Given an element w* of W*, T*w* takes a vector v in V and maps it to F by
(T*w*)(v) = w*(Tv).
In other words, T* takes a functional w* on W and turns it into a function on V by mapping elements of V over to W and then letting w* act on them.
Note what this definition does not contain. There is no mention of inner products or bases or matrices.
The definition is valid over vector spaces that might not have an inner product or a basis. And this is not just a matter of perspective. It’s not as if our space has a inner product but we choose to ignore it; we might be working over spaces where it is not possible to define an inner product or a basis, such as ℓ∞, the space of bounded sequences.
Since a matrix represents a linear operator with respect to some basis, you can’t speak of a matrix representation of an operator on a space with no basis.
Bracket notation
For a vector space V over a field F, denote a function ⟨ ·, · ⟩ that takes an element from V and an element from V* and returns an element of F by applying the latter to the former. That is, ⟨ v, v* ⟩ is defined to be the action of v* on v. This is not an inner product, but the notation is meant to suggest a connection to inner products.
With this notation, we have
⟨ Tv, w* ⟩W = ⟨ v, T*w* ⟩V
for all v in V and for all w in W by definition. This is the definition of T* in different notation. The subscripts on the brackets are meant to remind us that the left side of the equation is an element of F obtained by applying an element of W* to an element of W, while the right side is an element of F obtained by applying an element of V* to an element of V.
Inner products
The development of adjoint above emphasized that there is not necessarily an inner product in sight. But if there are inner products on V and W, then we can define turn an element of v into an element of V* by associating v with ⟨ ·, v ⟩ where now the brackets do denote an inner product.
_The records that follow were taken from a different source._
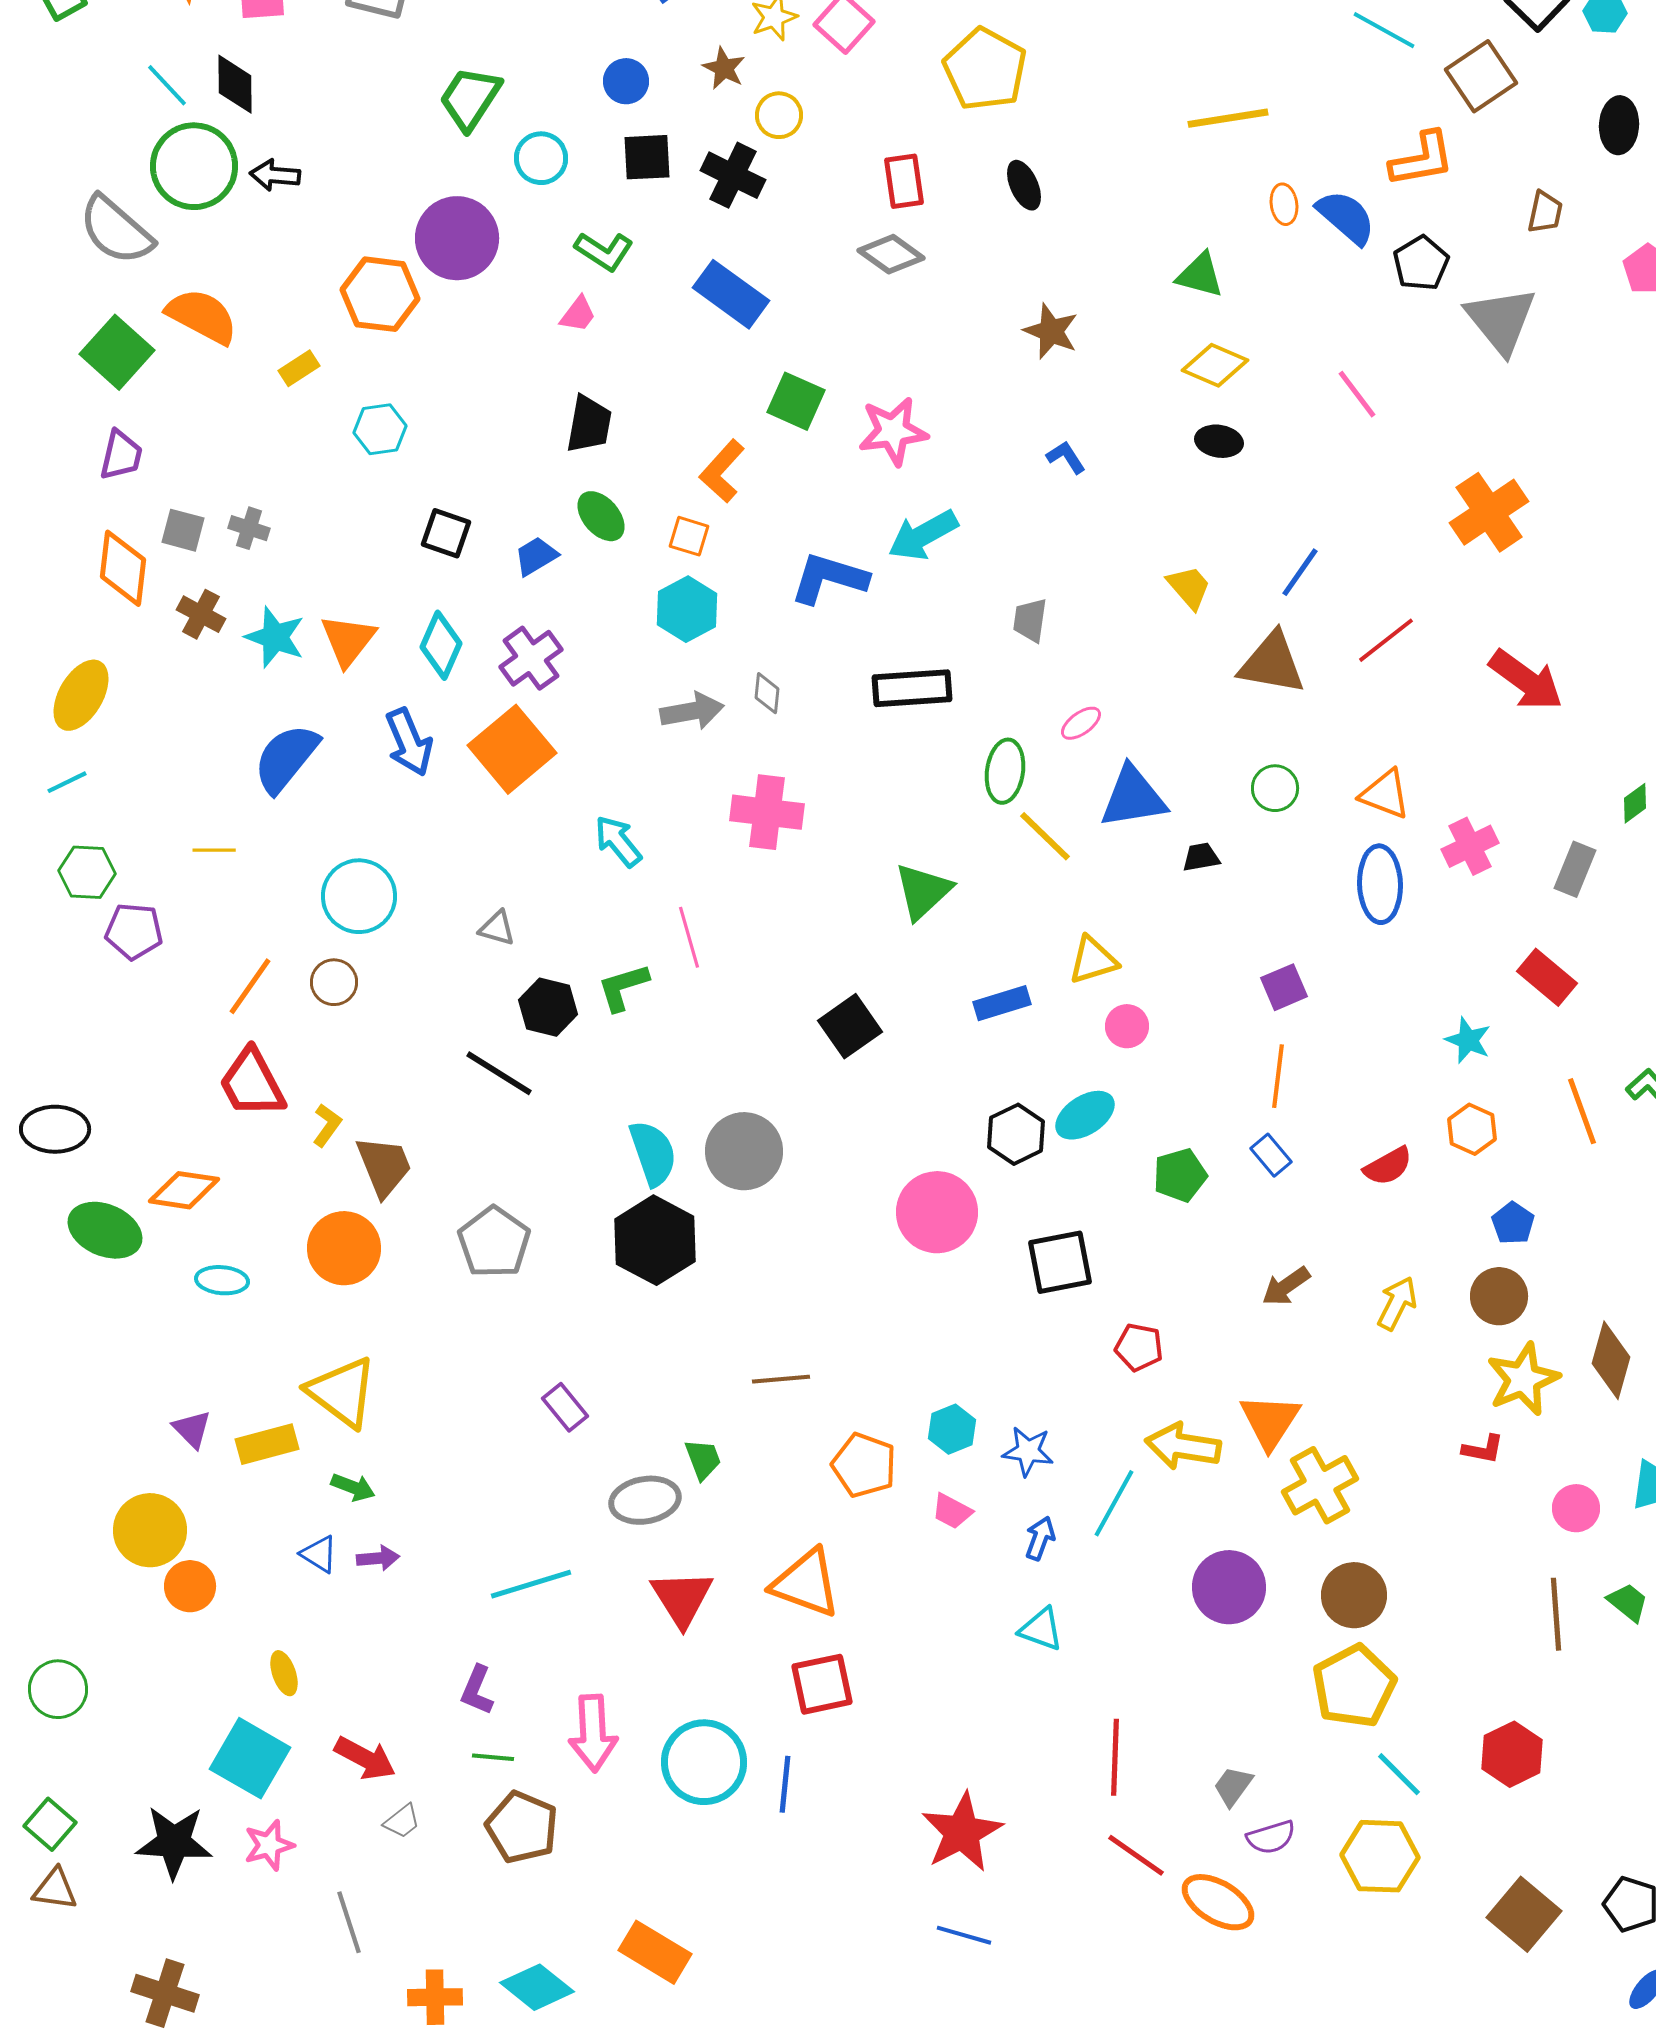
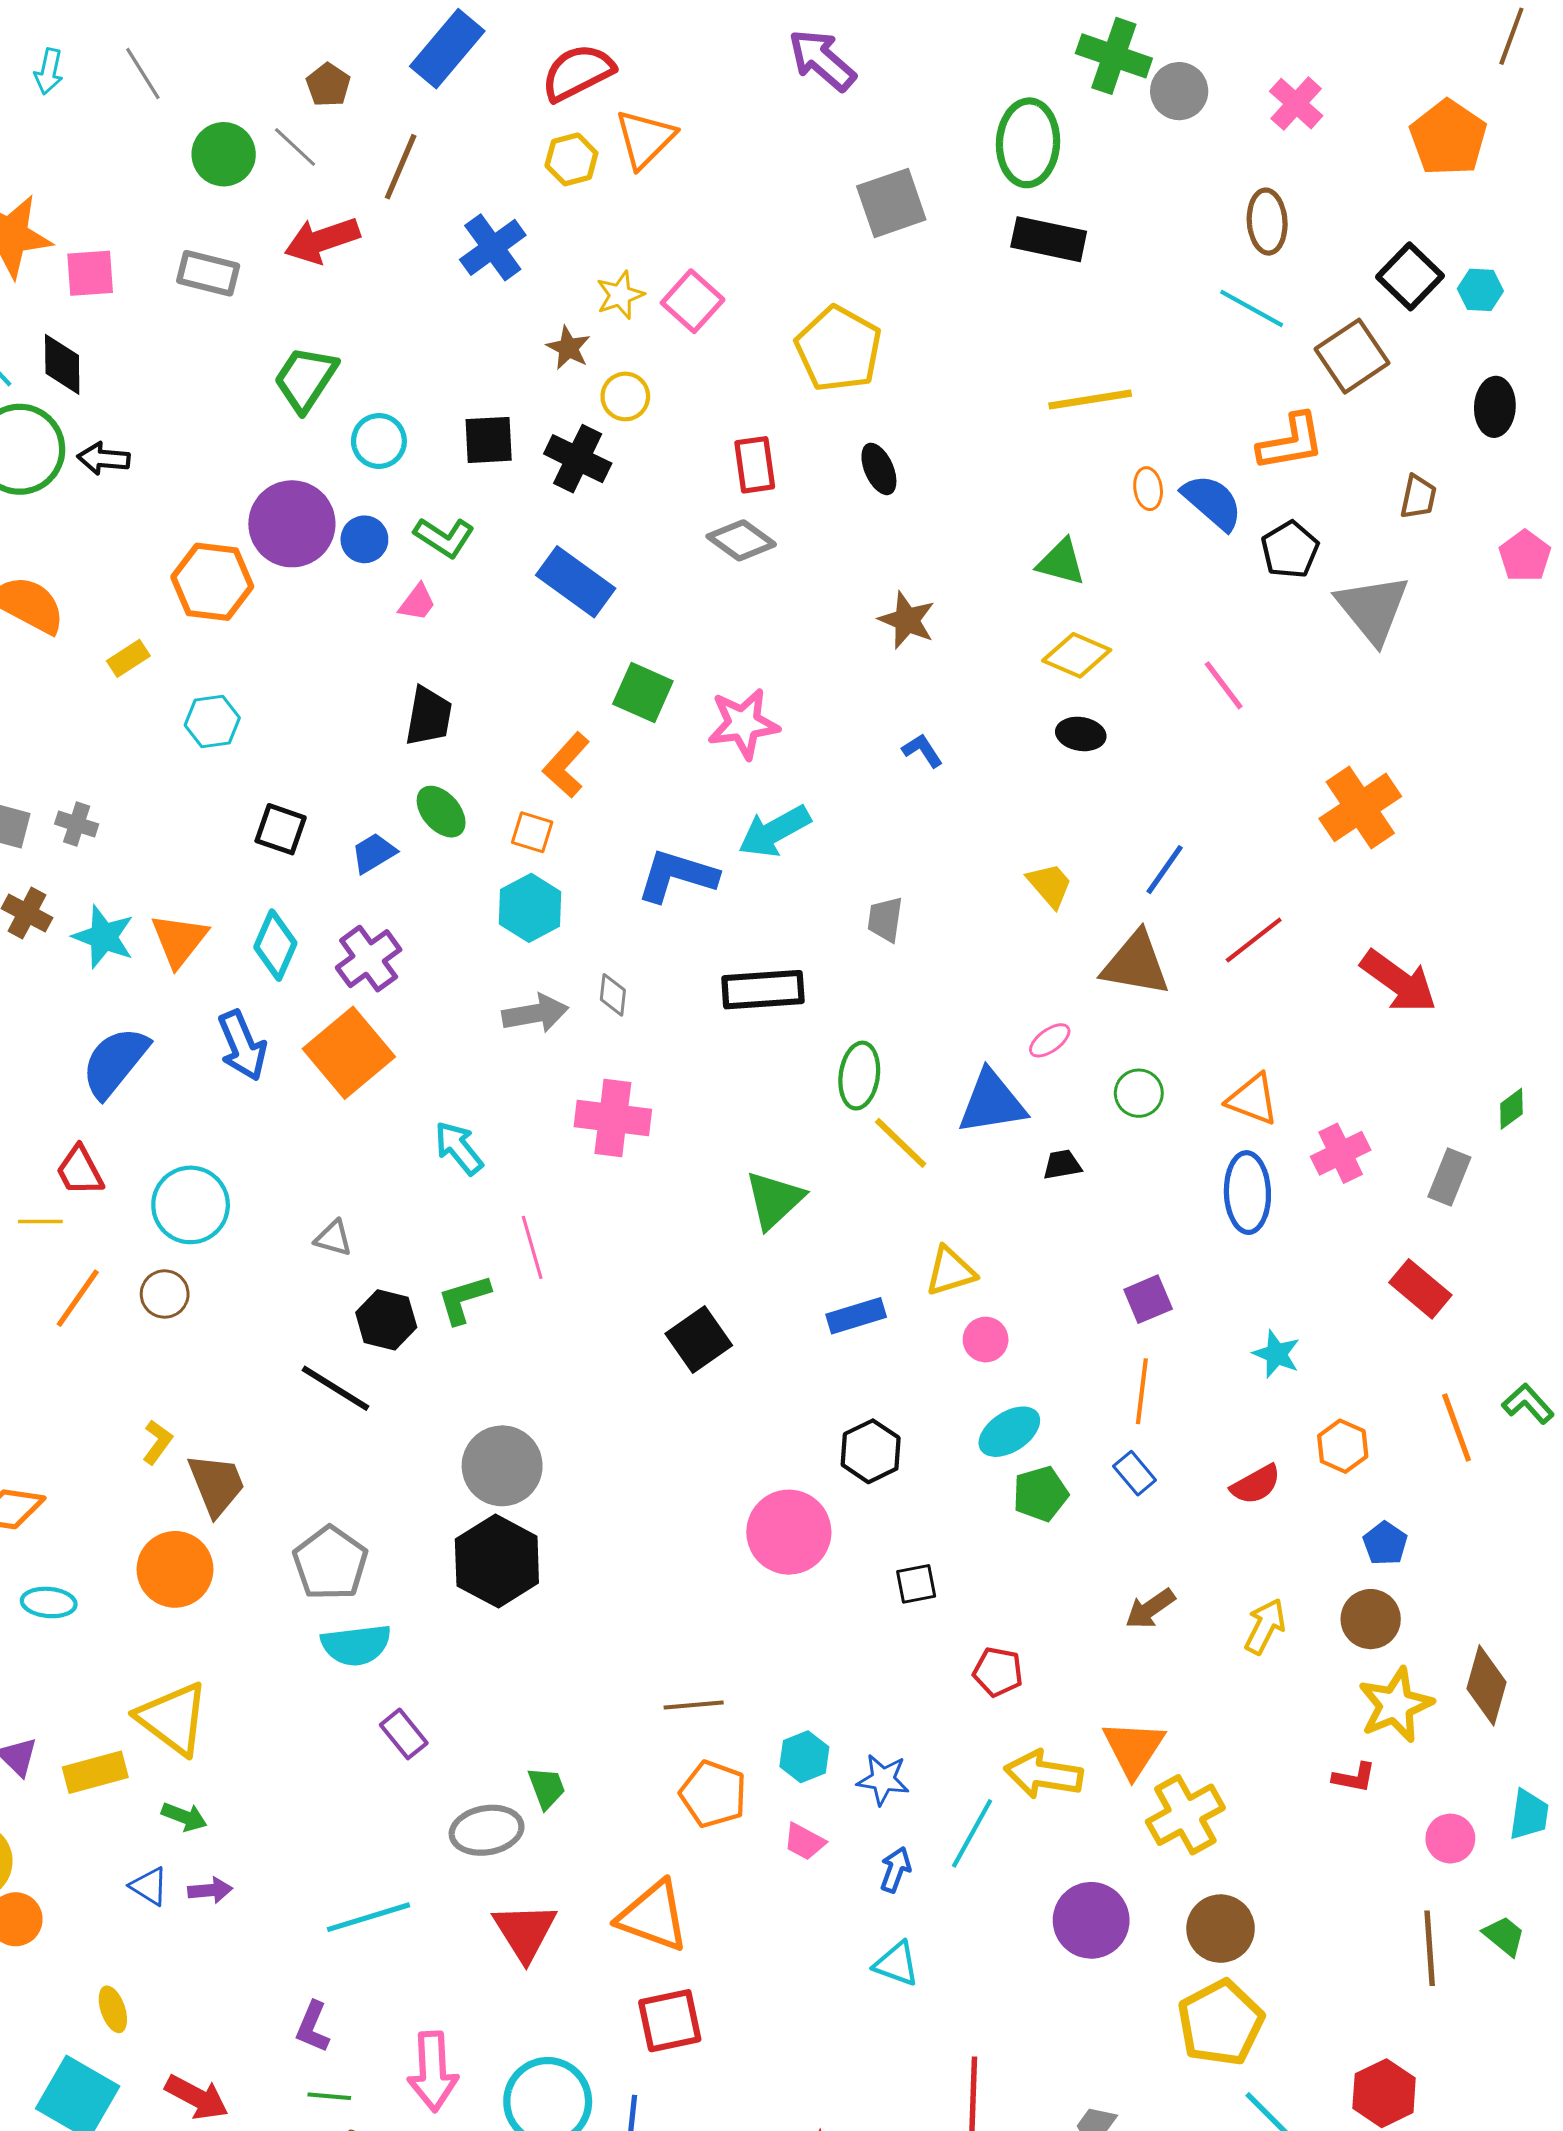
blue circle: (626, 81) -> (364, 539), moved
pink ellipse: (1081, 723) -> (1050, 1040), moved
yellow line: (214, 850) -> (40, 1222), moved
cyan star: (1468, 1040) -> (1276, 1354), moved
red trapezoid: (252, 1083) -> (80, 1171), moved, size x0.7
cyan ellipse: (1085, 1115) -> (1009, 1432), moved
gray circle: (744, 1151) -> (502, 1466), moved
cyan semicircle: (653, 1153) -> (356, 1645), moved, turned 102
black square: (1060, 1262) -> (916, 1584), size x0.6
brown line: (781, 1379) -> (694, 1705), moved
Now we can write the definition of adjoint as
⟨ Tv, w ⟩W = ⟨ v, T*w ⟩V
for all v in V and for all w in W. This definition is legitimate, but it’s not natural in the technical sense that it depends on our choices of inner products and not just on the operator T and the spaces V and W. If we chose different inner products on V and W then the definition of T* changes as well.
Back to matrices
We have defined the adjoint of a linear operator in a very general setting where there may be no matrices in sight. But now let’s look at the case of T: V → W where V and W are finite dimensional vector spaces, either over ℝ or ℂ. (The difference between ℝ and ℂ will matter.) And lets definite inner products on V and W. This is always possible because they are finite dimensional.
How does a matrix representation of T* correspond to a matrix representation of T?
Real vector spaces
Suppose V and W are real vector spaces and A is a matrix representation of T: V → W with respect to some choice of basis on each space. Suppose also that the bases for V* and W* are given by the duals of the bases for V and W. Then the matrix representation of T* is the transpose of A. You can verify this by showing that
⟨ Av, w ⟩W = ⟨ v, Aᵀw ⟩V
for all v in V and for all w in W.
The adjoint of A is simply the transpose of A, subject to our choice of bases and inner products.
Complex vector spaces
Now consider the case where V and W are vector spaces over the complex numbers. Everything works as above, with one wrinkle. If A is the representation of T: V → W with respect to a given basis, and we choose bases for V* and W* as above, then the conjugate of Aᵀ is the matrix representation of T*. The adjoint of A is A*, the conjugate transpose of A. As before, you can verify this by showing that
⟨ Av, w ⟩W = ⟨ v, A*w ⟩V
We have to take the conjugate of Aᵀ because the inner product in the complex case requires taking a conjugate of one side.